The decision to shutter the businesses was not taken lightly, Mayor David Ruth, Jr., said.

This is something that we take very seriously,” Ruth said.

Deadwood was the first community in the Northern Hills to force businesses to close, although some of the community’s casinos and bars had already closed voluntarily.

Rapid City, late last week, approved the first reading of an ordinance to force closures. Deadwood’s resolution allowed for the more expedient closings.

The resolution states that effective at 5 p.m. Wednesday, all restaurants, coffee shops, bars, breweries, distilleries, wineries, clubs, cafes, and other similar places of public accommodation offering food and beverages for on-site consumption, including any alcohol licensees with on-sale privileges, are closed to on-site/on-sale patrons. These businesses may continue to operate by providing take-out, delivery, curbside service, and drive-through service.

The resolution further states that effective at 5 p.m. Wednesday, all casinos, poker rooms, gaming, recreational facilities, public pools, libraries, health clubs, athletic facilities, bingo halls, skating rings, miniature golf and theaters, including music or entertainment venues are directed to close and cease operations. Casinos may remain open for seven days only to allow patrons to cash in winnings, but no additional gaming will be permitted during this time.

Also closed were hookah lounges, cigar bars, vaping lounges and similar businesses for on-site consumption. These businesses may continue to offer products for sale for off-site consumption.

Businesses that offer massage, hair, nail, tattoo, or similar services, including home-based businesses, were also directed to close and cease operations.

The ordinance outlining the same closures goes into effect at 5 p.m.

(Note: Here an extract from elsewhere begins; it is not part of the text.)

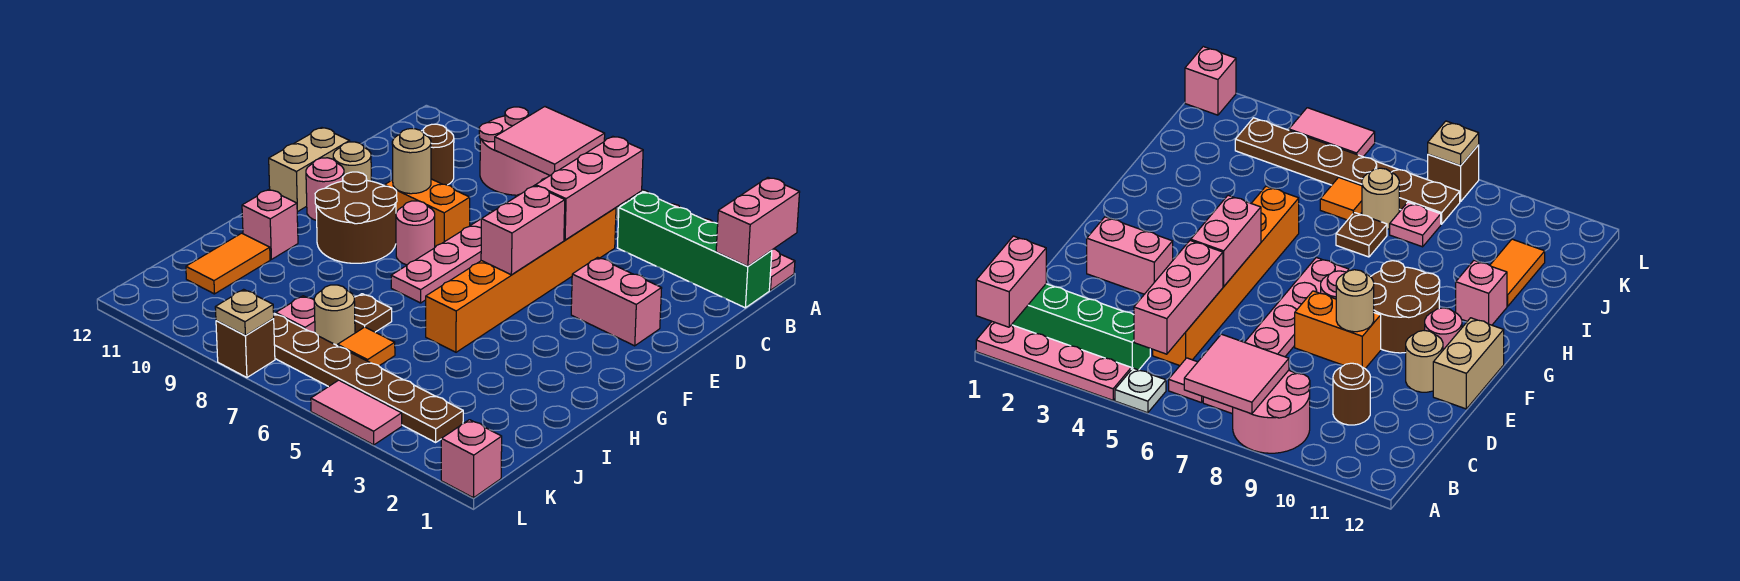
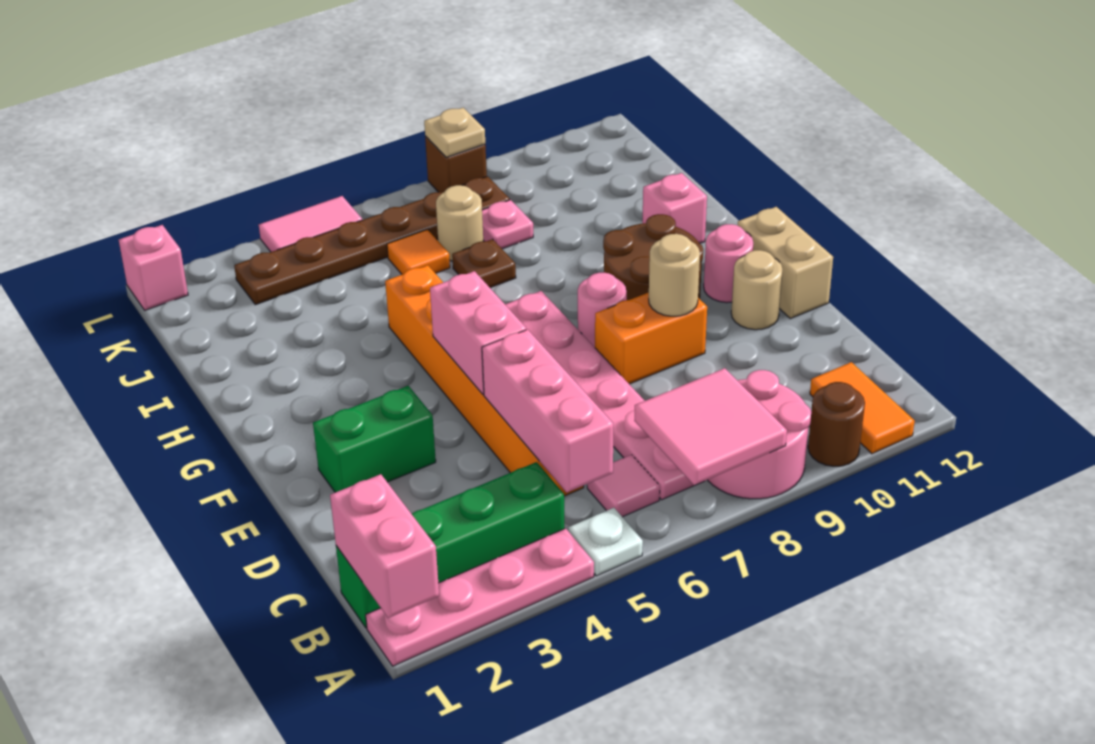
brown 1x1 round brick [422,124,454,185] -> brown 1x1 round brick moved to [808,382,865,466]
pink 1x2 brick [571,257,662,346] -> green 1x2 brick [313,386,436,492]
orange 1x2 tile [186,233,270,294] -> orange 1x2 tile moved to [810,362,915,454]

Monday. Any violation of the ordinance is Class 2 misdemeanor, punishable by up to 30 days in jail and a $500 fine. 

As to how long the ordinance will be in effect, Ruth said the resolution and ordinance both state the commission will look at the matter at each meeting.

“If, at any point in time, it is deemed that conditions have drastically improved between meetings, we have no problem calling a special meeting and lifting the restrictions from the resolution or the ordinance,” Ruth said.

“The sooner that we address the issue, the sooner we’ll get back to normal and maybe we can save our summer, here in Deadwood,” said Commissioner Gary Todd.

Ruth said that following the release of a letter he wrote to the business owners, he saw “sweeping support from the community, both residential and business, and I do applaud the gaming industry for stepping forward and really convincing all of the partners to do this collectively and together.”